Jailed policeman to appeal sentence for attempting to arrest judge
Court to convene at special Friday evening sitting to hear arguments
A serving policeman jailed for trying to arrest one of Northern Ireland's most senior judges is to attempt to appeal his conviction to the UK's highest court.
Thomas Anthony Carlin has also instructed lawyers to seek bail as he seeks to overturn the three-month prison sentence imposed for his approach to Lord Justice Gillen.
His application for leave to appeal to the Supreme Court will be dealt with at a specially arranged hearing in Belfast on Friday night.
On Wednesday the 43-year-old PSNI officer was found guilty of contempt of court in proceedings brought against him by the Attorney General.
Lord Chief Justice Sir Declan Morgan held that he had acted with premeditation and determination.
Sir Declan described him as a man driven by self-importance and attention seeking who "revelled in being the spotlight".
Following the verdict Mr Carlin was led from the Royal Courts of Justice in handcuffs to begin his jail term.
At that stage he was told that if he seeks to apologise after 28 days the rest of his sentence will be set aside.
But the case took a new twist today when it emerged that the policeman intends to mount an appeal.
Appearing again by video-link from Maghaberry Prison, he was at first only represented in court by a friend.
But with Attorney General John Larkin QC and Sir Declan both urging Mr Carlin to consider accepting professional legal advice for the first time, Belfast-based law firm Madden and Finucane were instructed to represent his interests.
The Lord Chief Justice, sitting with Mr Justice Horner, are expected to decide whether to grant leave to go before the Supreme Court based on the prospects of any appeal succeeding.
If they hold that Mr Carlin has an arguable case with a reasonable chance of ultimately winning, he is almost certain to be granted bail.
Due to time pressures and other judicial commitments, however, the application could not be dealt with on Thursday.
Sir Declan instead suggested convening the court again at 7pm on Friday.
Barrister Dessie Hutton, now representing Mr Carlin, acknowledged the offer as going "above and beyond the call of duty".

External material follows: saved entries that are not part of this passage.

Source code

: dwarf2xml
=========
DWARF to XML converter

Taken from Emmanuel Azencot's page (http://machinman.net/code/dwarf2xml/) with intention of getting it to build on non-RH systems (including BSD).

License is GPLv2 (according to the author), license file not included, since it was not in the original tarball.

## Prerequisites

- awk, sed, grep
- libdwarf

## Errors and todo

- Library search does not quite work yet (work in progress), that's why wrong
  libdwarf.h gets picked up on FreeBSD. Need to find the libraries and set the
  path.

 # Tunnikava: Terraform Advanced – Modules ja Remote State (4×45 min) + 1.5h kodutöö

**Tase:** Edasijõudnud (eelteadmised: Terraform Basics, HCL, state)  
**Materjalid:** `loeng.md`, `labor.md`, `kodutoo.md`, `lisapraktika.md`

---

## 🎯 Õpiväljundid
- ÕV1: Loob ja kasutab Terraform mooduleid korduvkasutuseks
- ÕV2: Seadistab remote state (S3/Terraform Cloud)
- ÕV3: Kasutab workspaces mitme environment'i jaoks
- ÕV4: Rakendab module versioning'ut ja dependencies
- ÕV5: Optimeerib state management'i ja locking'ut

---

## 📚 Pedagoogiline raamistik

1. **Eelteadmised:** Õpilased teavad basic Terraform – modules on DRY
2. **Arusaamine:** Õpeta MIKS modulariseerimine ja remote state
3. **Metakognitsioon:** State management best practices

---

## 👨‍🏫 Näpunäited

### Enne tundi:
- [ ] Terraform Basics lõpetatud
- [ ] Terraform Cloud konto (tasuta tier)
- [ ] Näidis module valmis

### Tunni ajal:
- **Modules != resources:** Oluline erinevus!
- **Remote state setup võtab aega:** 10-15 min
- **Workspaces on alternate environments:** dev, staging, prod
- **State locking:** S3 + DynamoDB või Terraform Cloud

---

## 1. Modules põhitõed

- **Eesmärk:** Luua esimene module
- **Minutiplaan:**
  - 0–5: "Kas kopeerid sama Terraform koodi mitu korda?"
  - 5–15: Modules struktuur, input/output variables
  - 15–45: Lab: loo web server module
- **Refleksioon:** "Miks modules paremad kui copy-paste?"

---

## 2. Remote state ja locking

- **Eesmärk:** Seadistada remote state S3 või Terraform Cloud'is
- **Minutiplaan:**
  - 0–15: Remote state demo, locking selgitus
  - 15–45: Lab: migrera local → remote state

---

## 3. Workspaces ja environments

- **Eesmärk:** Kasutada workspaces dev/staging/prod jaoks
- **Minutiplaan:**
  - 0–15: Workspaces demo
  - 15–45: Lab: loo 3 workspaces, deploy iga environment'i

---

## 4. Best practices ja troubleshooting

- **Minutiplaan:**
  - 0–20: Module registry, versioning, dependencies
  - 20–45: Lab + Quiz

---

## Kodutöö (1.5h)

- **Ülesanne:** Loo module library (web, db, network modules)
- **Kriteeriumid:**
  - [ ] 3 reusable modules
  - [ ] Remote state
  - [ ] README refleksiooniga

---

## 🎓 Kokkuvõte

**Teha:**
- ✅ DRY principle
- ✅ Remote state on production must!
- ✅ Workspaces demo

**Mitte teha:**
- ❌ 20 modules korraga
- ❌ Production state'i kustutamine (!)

Until then his policeman client will remain in custody.
Mr Carlin's actions and outburst came at the end of a ruling in an ongoing house repossession case last month.
He had been representing himself in the legal battle with Santander bank over claims that he had failed to make payments on a £192,000 mortage for a property in Co Antrim.
At the end of that High Court hearing he got up and moved towards the bench, holding aloft what appeared to be a PSNI warrant card.
He claimed he was going to arrest Lord Justice Gillen, before security and court staff intervened.
Mr Carlin was arrested on suspicion of two counts of common assault, but subsequently released without charge.
The Police Ombudsman has also launched an investigation into the incident.
He faced allegations of having interrupted proceedings without justification, refused to resume his seat, approached the presiding judge, threatened to arrest him without lawful excuse and physically interfered with a court tipstaff.
Mr Carlin rejected offers of legal representation and declined to apologise for his actions.
During the contempt proceedings he repeatedly claimed he was being subjected to a malicious prosecution and demanded a jury decide his fate.
At one stage Sir Declan ordered around seven of his supporters to be ejected from the public gallery when the stood up to back Mr Carlin's contention that he was being denied a fair trial.
The Attorney General argued that he had acted with flagrant illegality by an unreasonable and inexcusable disruption of proceedings.
As the hearing continued he sought adjournments of up to 90 days and also demanded the right to cross-examine Lord Justice Gillen, who he claimed was "unlawfully at large".
Following all submissions the two-judge panel delivered a scathing assessment of the policeman's actions.
Sir Declan referred to aspects of his "self-importance and attention seeking", adding that inviting his supporters to stand up in court had been aimed at abusing the proceedings and gaining publicity.
"It is clear that throughout this process he has revelled in being in the spotlight," the Lord Chief Justice said.
"It also appears that he has been encouraged by others who have stayed in the background but used his foolish vanity for their own ends."
With no evidence to support Mr Carlin's claims that an offence had been committed, the court held that he had no lawful power of arrest.